Give back every entry exactly as it is written, but not the pictures.

Top of Input

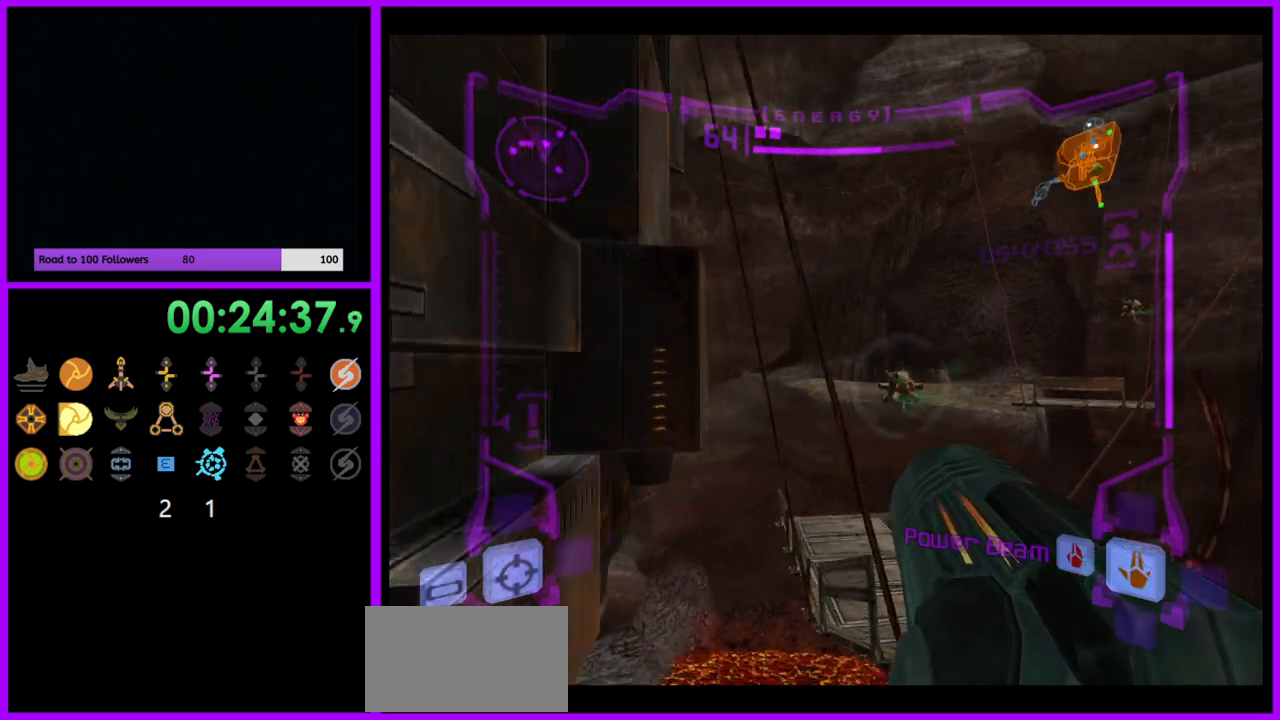
{"buttons": ["B", "L1"], "left_stick": "right", "right_stick": "center", "events": [[433, "left_stick", "center"], [500, "B", "down"], [500, "L1", "down"], [500, "left_stick", "right"]]}
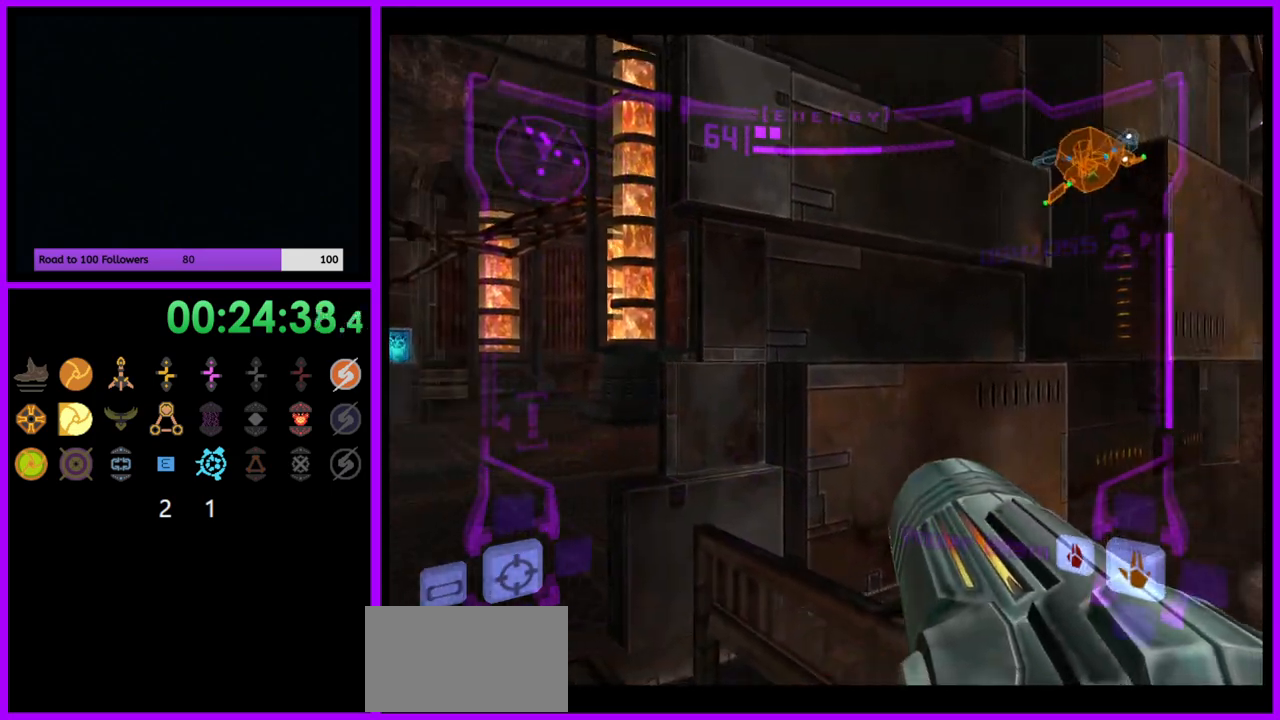
{"buttons": ["L1"], "left_stick": "center", "right_stick": "center", "events": [[83, "B", "up"], [150, "left_stick", "up"], [267, "left_stick", "up-right"], [500, "left_stick", "center"]]}
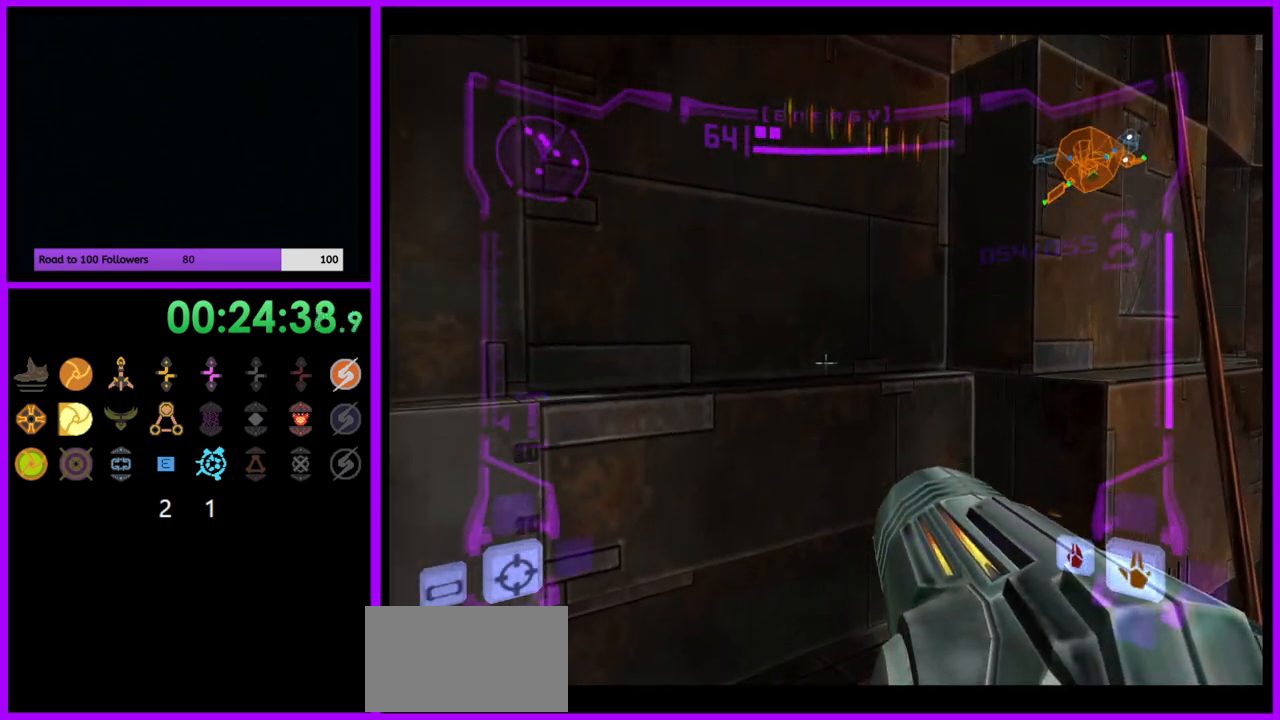
{"buttons": ["L1"], "left_stick": "center", "right_stick": "center", "events": []}
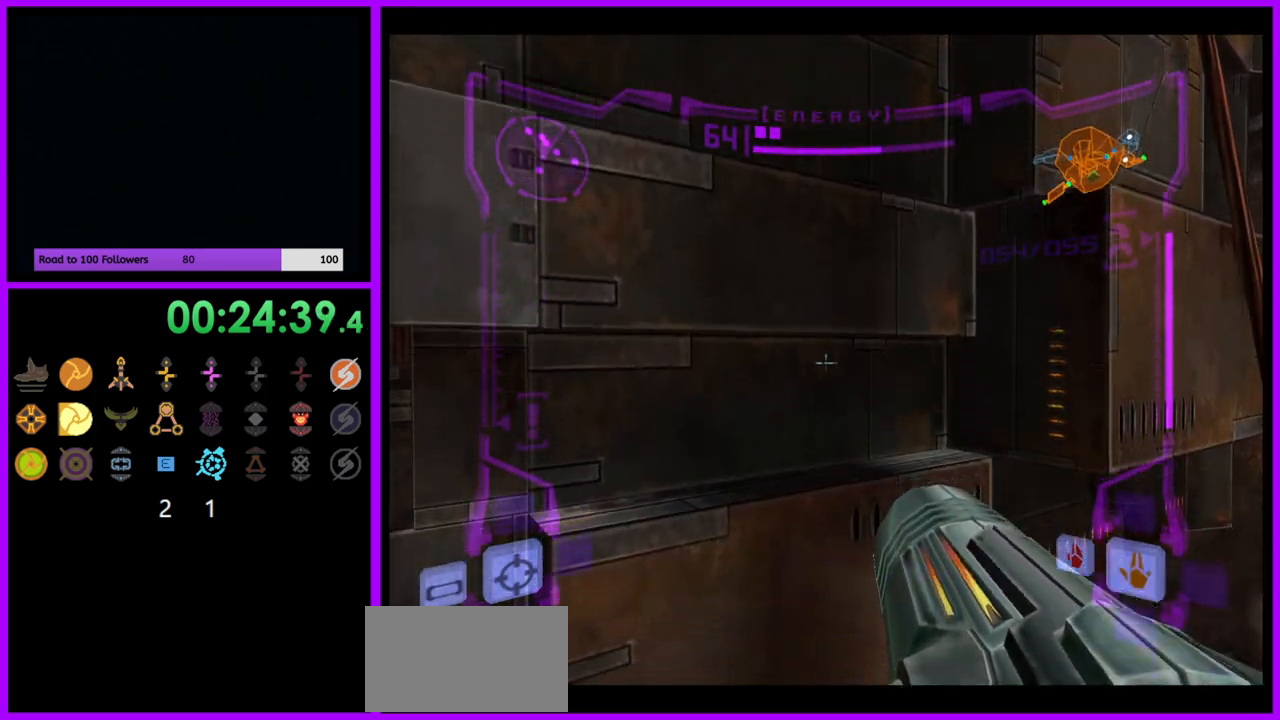
{"buttons": ["L1"], "left_stick": "up", "right_stick": "center", "events": [[250, "B", "down"], [267, "left_stick", "up-right"], [333, "B", "up"], [433, "left_stick", "up"]]}
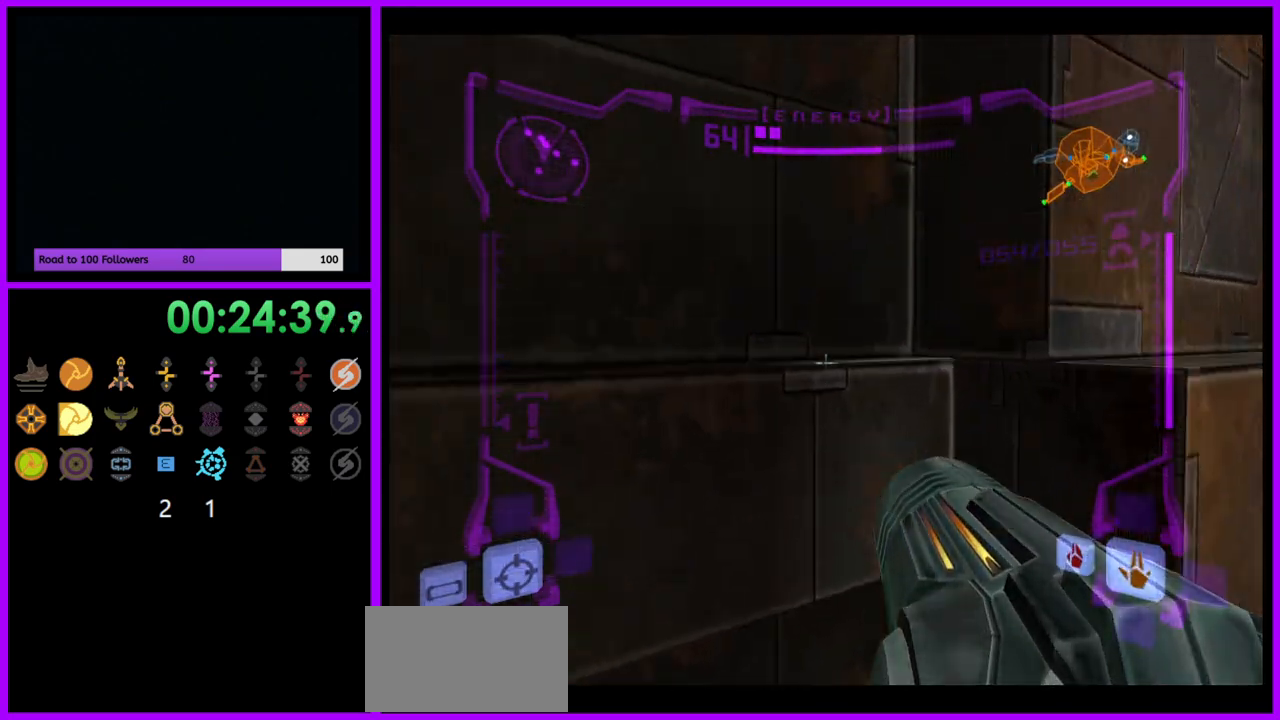
{"buttons": ["L1"], "left_stick": "up", "right_stick": "center", "events": []}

Bottom of Input

**Completed exercise**.
{"buttons": ["B", "L1"], "left_stick": "right", "right_stick": "center", "events": [[433, "left_stick", "center"], [500, "B", "down"], [500, "L1", "down"], [500, "left_stick", "right"]]}
{"buttons": ["L1"], "left_stick": "center", "right_stick": "center", "events": [[83, "B", "up"], [150, "left_stick", "up"], [267, "left_stick", "up-right"], [500, "left_stick", "center"]]}
{"buttons": ["L1"], "left_stick": "center", "right_stick": "center", "events": []}
{"buttons": ["L1"], "left_stick": "up", "right_stick": "center", "events": [[250, "B", "down"], [267, "left_stick", "up-right"], [333, "B", "up"], [433, "left_stick", "up"]]}
{"buttons": ["L1"], "left_stick": "up", "right_stick": "center", "events": []}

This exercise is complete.